A numerical study on heat transfer performances of horizontal ground heat exchangers in ground-source heat pumps.

Horizontal ground heat exchangers (HGHEs) have advantages such as convenient construction and low cost; however, their application and popularization are restricted owing to traditional linear HGHEs occupying large space and presenting low total heat transfer capacity. Spiral-coil and slinky-coil HGHEs have been proposed, but currently a comprehensive comparison and evaluation for these types of HGHEs are still needed. In this study, a three-dimensional heat transfer model of the three types of HGHEs for ground source heat pumps (GSHPs) was established. Based on the simulation results, the long-term heat transfer performances were investigated, including the temperature field of surrounding energy-storage soils, outlet working fluid temperature, coefficient of performance (COP) of units, and surplus temperature of the energy-storage soils. A new concept named heat transfer capacity per heat-affected area was proposed in this paper.

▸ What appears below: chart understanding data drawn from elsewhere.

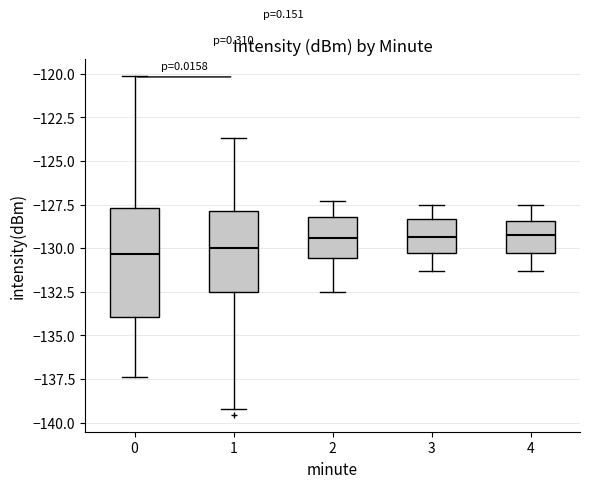

Reading left to right, transcribe this box plot: for each box, give where its median line is, the range the box spans, and where its two whiskers end, as read against the y-axis. The values are not printed on the chart, so give them approximately, as read against the axis.

0: median -130.5, box -134.0 to -127.5, whiskers -137.5 to -120.0
1: median -130.0, box -132.5 to -128.0, whiskers -139.0 to -123.5
2: median -129.5, box -130.5 to -128.0, whiskers -132.5 to -127.5
3: median -129.5, box -130.5 to -128.5, whiskers -131.5 to -127.5
4: median -129.0, box -130.5 to -128.5, whiskers -131.5 to -127.5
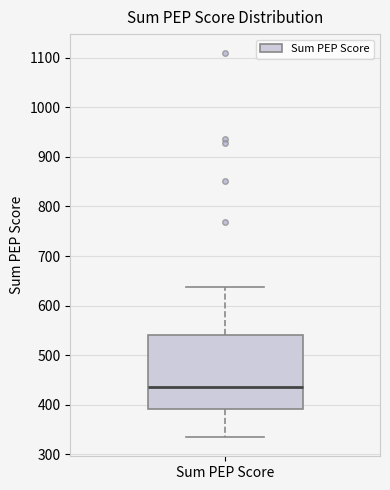

Where is the lower edge of the box for Sum PEP Score on the y-axis? The values are not printed on the chart, so give them approximately, as read against the axis.

390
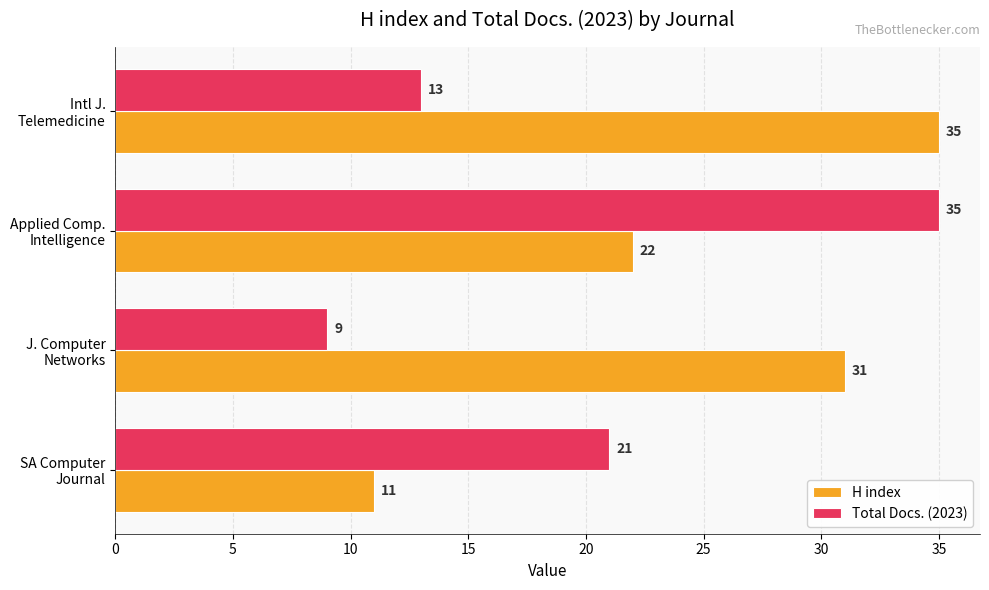

Which series has the widest spread of values?

Total Docs. (2023)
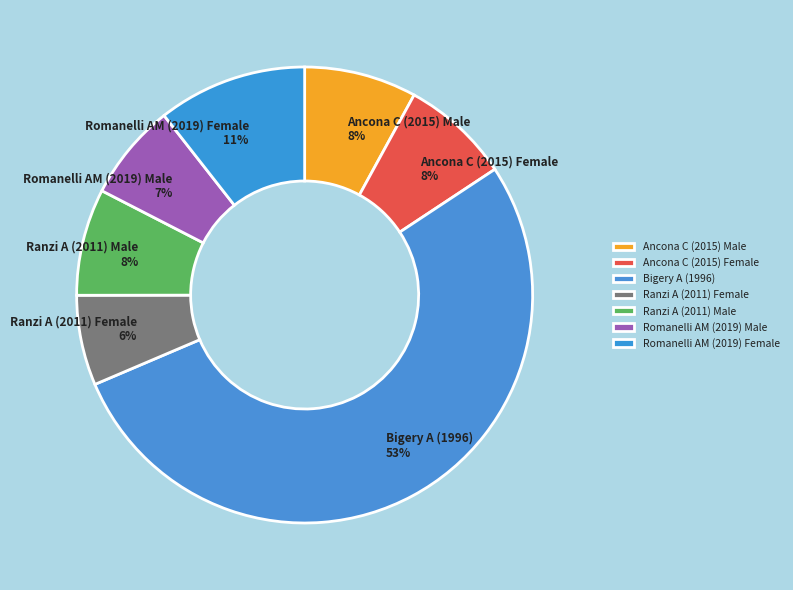

Which slice is the largest?

Bigery A (1996)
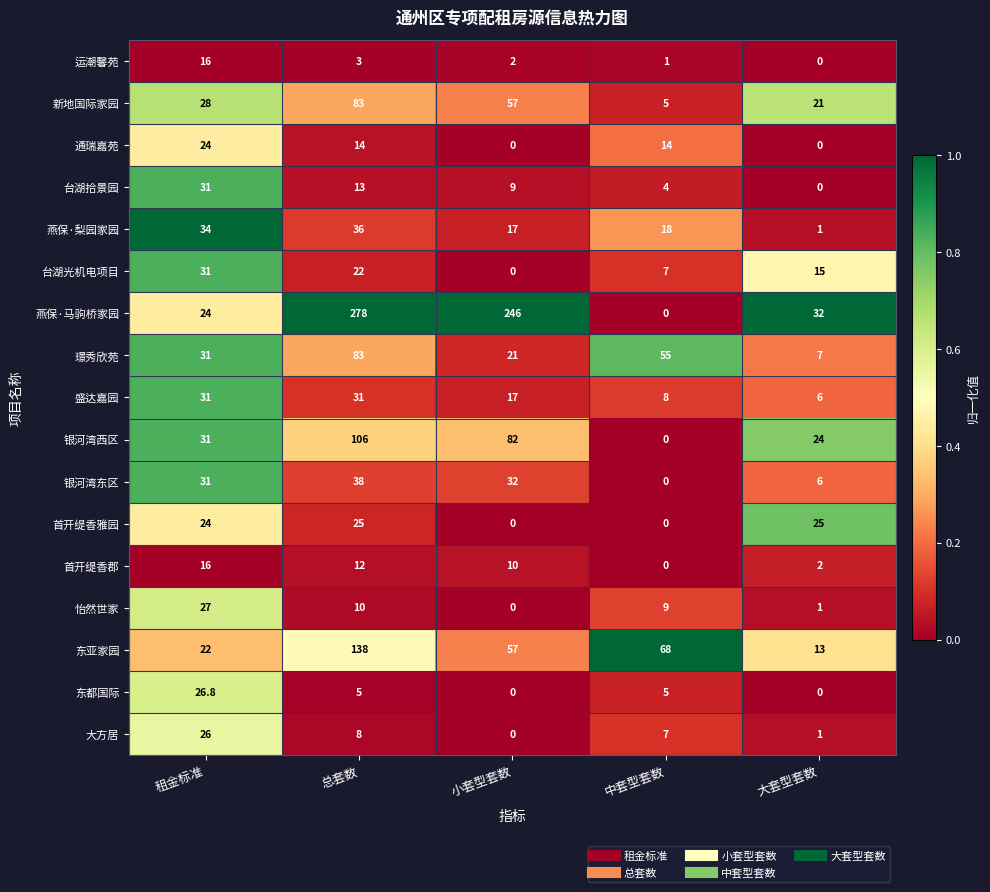

What is the difference between the maximum and minimum values in the 东都国际 series?

26.8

It is found that the spiral-coil HGHEs have the best performances in terms of working-fluid outlet temperature, unit COP, total heat transfer capacity, heat transfer rate heat-affected area. The linear HGHEs shows the best performances in terms of mitigating heat imbalance risk and heat transfer rate per length. The results provide a reliable basis for selection of HGHE types in engineering practice and improvement guide in the future.